Carol Platt Liebau: A "Religious Test"

Sunday, December 09, 2007

A "Religious Test"

Steve Chapman is steaming mad at Mitt Romney for not including unbelievers in his speech about Mormonism last week.

That's his prerogative, of course, but Peggy Noonan was able to make the same point in a considerably less overheated way -- without, for example, accusing Romney of believing that "any American who doesn't worship at least one god is eating away at our democratic structure like a hungry termite."

What's remarkable is that Mr. Chapman accuses Romney of trying to impose a "religious test" on those running for President. He goes on to argue that

If the founders thought religion was indispensable to a free republic, why does the national charter say "no religious test shall ever be required as a qualification to any office"? Wouldn't it have made more sense to include a religious test?

No doubt the founding fathers thought that a "moral and religious people" were indispensable to a free republic, and rightly so. Without the informal social constraints that religion imposes on selfish and anti-social behavior, an ever-stronger government is necessary just to keep order (as I argue in a different context in my book, Prude). But that's not the same as believing that every political leader should have to swear to certain sectarian dogma -- the kind of religious test in vogue in England at the time.

Let's be clear here. Surely Chapman knows the difference between state action and private decisionmaking. And although I'd disagree with them, people have the right to decide not to vote for Romney because of his faith, as he himself noted. But that's not the same thing as the government passing a law that no Mormons may ever hold political office.

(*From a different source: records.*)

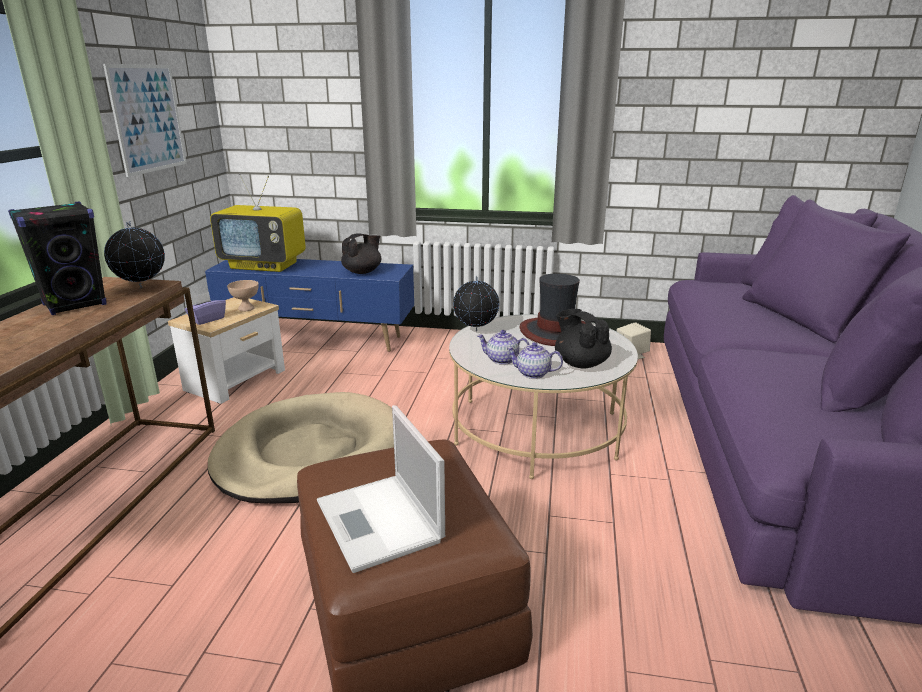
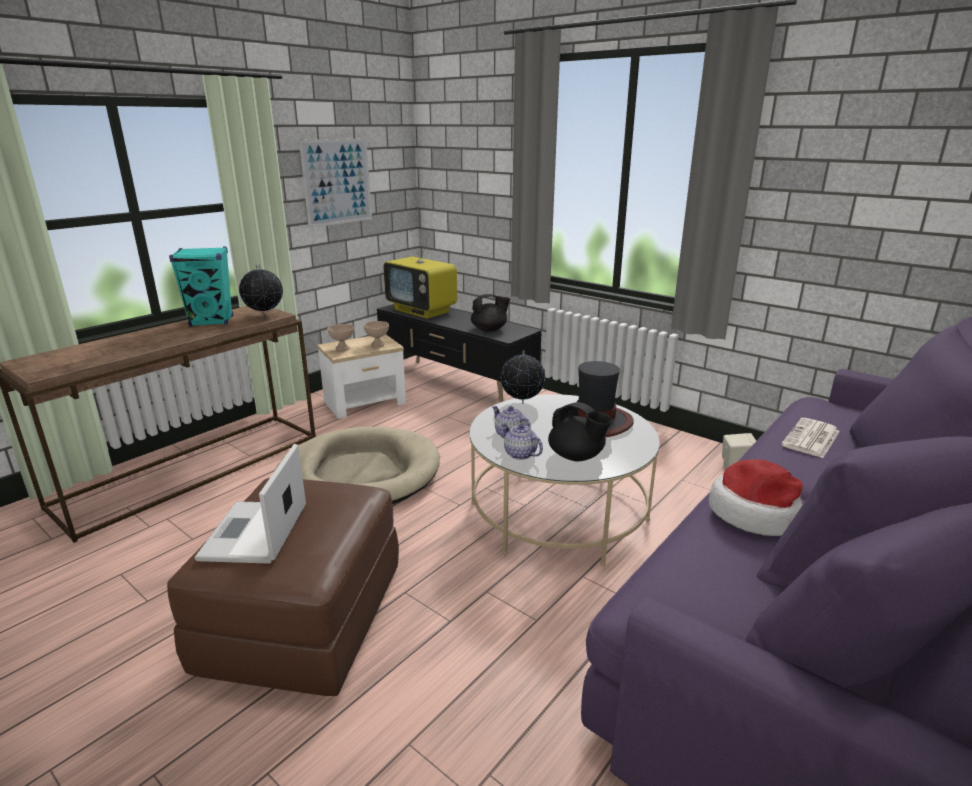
camera: 30 degrees right, 0 degrees up
(75, 305) = (212, 321): black speaker -> turquoise speaker
(207, 319) = (342, 349): purple tissue box -> beige bowl
(318, 339) = (456, 383): blue tv stand -> black tv stand
(580, 363) = (576, 456): black teapot -> black teapot turned 135 degrees clockwise
(726, 308) = (811, 439): none -> newspaper
(764, 368) = (754, 513): none -> hat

Certainly, Americans have the right to believe -- as Romney apparently does -- that it's best to have a person of faith (whatever the faith) at the head of the US government. Holding that belief is not the imposition of a religious test. And what's more, as I've said before, as a matter of policy it makes sense to me. The president is the most powerful man in the world, and it's important for him to believe that he nonetheless is accountable to a power infinitely greater than he is. After all, as Dostoevsky's Ivan Karamazov once observed, "without God, everything is permitted."